Exercise prompt
Please reproduce the entries below exactly from the line with "Contour wanted: the" through their last line, leaving out any pictures.

Material for the task
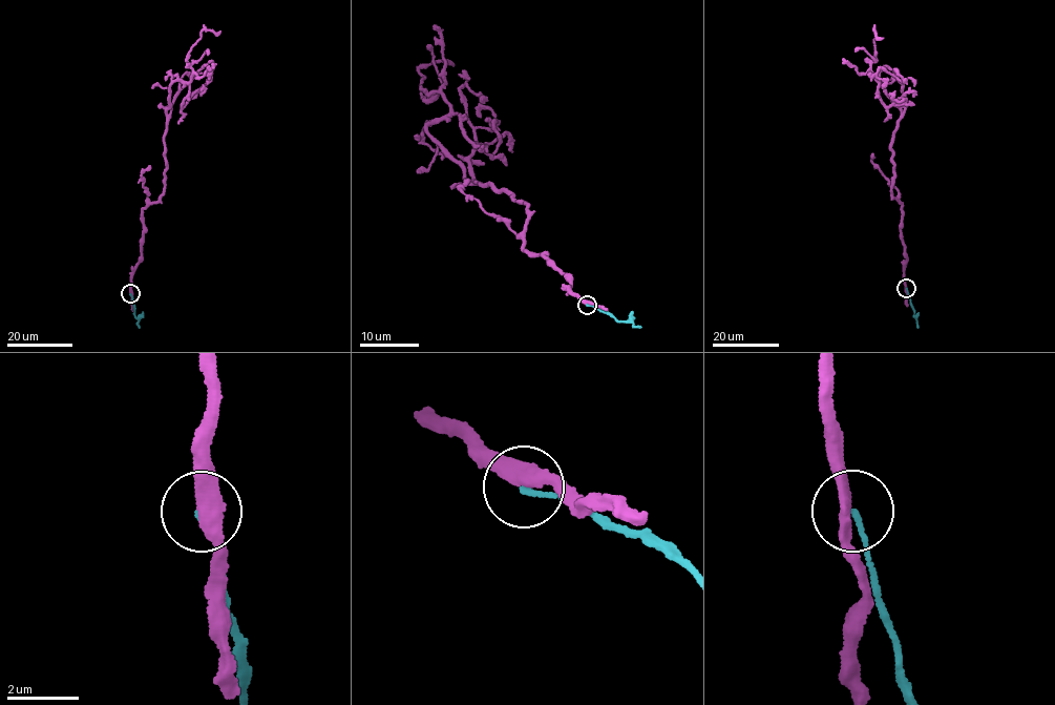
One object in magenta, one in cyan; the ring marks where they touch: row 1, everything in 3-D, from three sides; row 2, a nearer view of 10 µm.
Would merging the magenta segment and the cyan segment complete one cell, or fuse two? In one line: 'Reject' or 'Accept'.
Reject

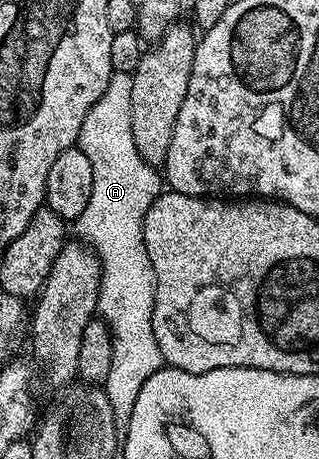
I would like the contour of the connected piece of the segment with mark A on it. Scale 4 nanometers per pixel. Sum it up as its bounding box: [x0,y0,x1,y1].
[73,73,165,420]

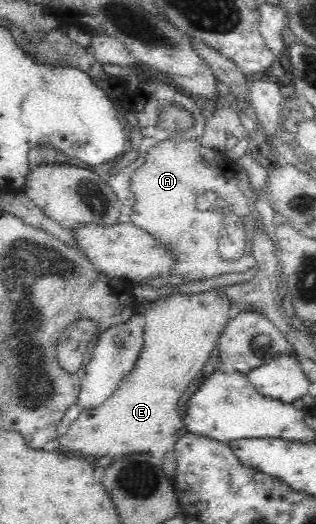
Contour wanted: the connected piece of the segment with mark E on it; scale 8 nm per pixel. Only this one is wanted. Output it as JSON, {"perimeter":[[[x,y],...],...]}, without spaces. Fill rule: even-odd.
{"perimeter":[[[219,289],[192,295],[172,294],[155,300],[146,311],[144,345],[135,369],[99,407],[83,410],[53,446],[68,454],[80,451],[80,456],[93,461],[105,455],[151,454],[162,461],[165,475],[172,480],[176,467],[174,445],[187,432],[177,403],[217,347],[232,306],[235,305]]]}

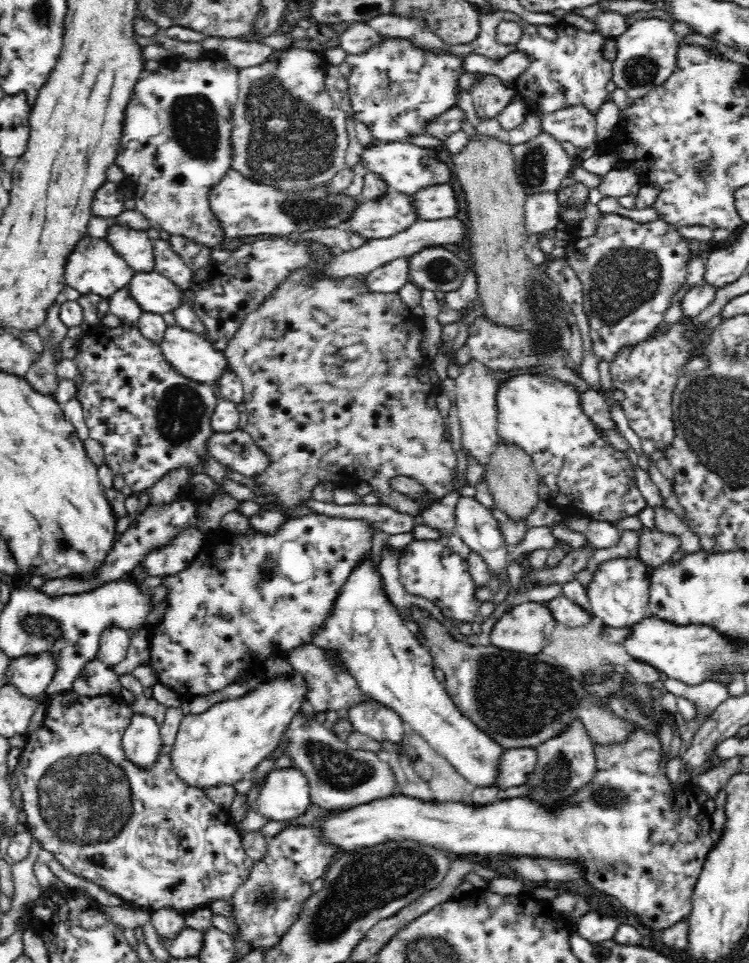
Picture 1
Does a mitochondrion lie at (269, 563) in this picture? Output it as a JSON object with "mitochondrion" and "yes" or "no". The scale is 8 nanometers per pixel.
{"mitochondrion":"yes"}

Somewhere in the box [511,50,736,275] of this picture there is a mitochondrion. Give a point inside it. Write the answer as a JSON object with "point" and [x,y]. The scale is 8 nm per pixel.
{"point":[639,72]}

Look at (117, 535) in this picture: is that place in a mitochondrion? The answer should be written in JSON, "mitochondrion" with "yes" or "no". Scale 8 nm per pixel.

Exercise solution
Contour wanted: the connected piece of the segment with mark E on it; scale 8 nm per pixel. Only this one is wanted. Output it as JSON, {"perimeter":[[[x,y],...],...]}, without spaces. Fill rule: even-odd.
{"perimeter":[[[219,289],[192,295],[172,294],[155,300],[146,311],[144,345],[135,369],[99,407],[83,410],[53,446],[68,454],[80,451],[80,456],[93,461],[105,455],[151,454],[162,461],[165,475],[172,480],[176,467],[174,445],[187,432],[177,403],[217,347],[232,306],[235,305]]]}

Picture 1
Does a mitochondrion lie at (269, 563) in this picture? Output it as a JSON object with "mitochondrion" and "yes" or "no". The scale is 8 nanometers per pixel.
{"mitochondrion":"yes"}

Somewhere in the box [511,50,736,275] of this picture there is a mitochondrion. Give a point inside it. Write the answer as a JSON object with "point" and [x,y]. The scale is 8 nm per pixel.
{"point":[639,72]}

Look at (117, 535) in this picture: is that place in a mitochondrion? The answer should be written in JSON, "mitochondrion" with "yes" or "no". Scale 8 nm per pixel.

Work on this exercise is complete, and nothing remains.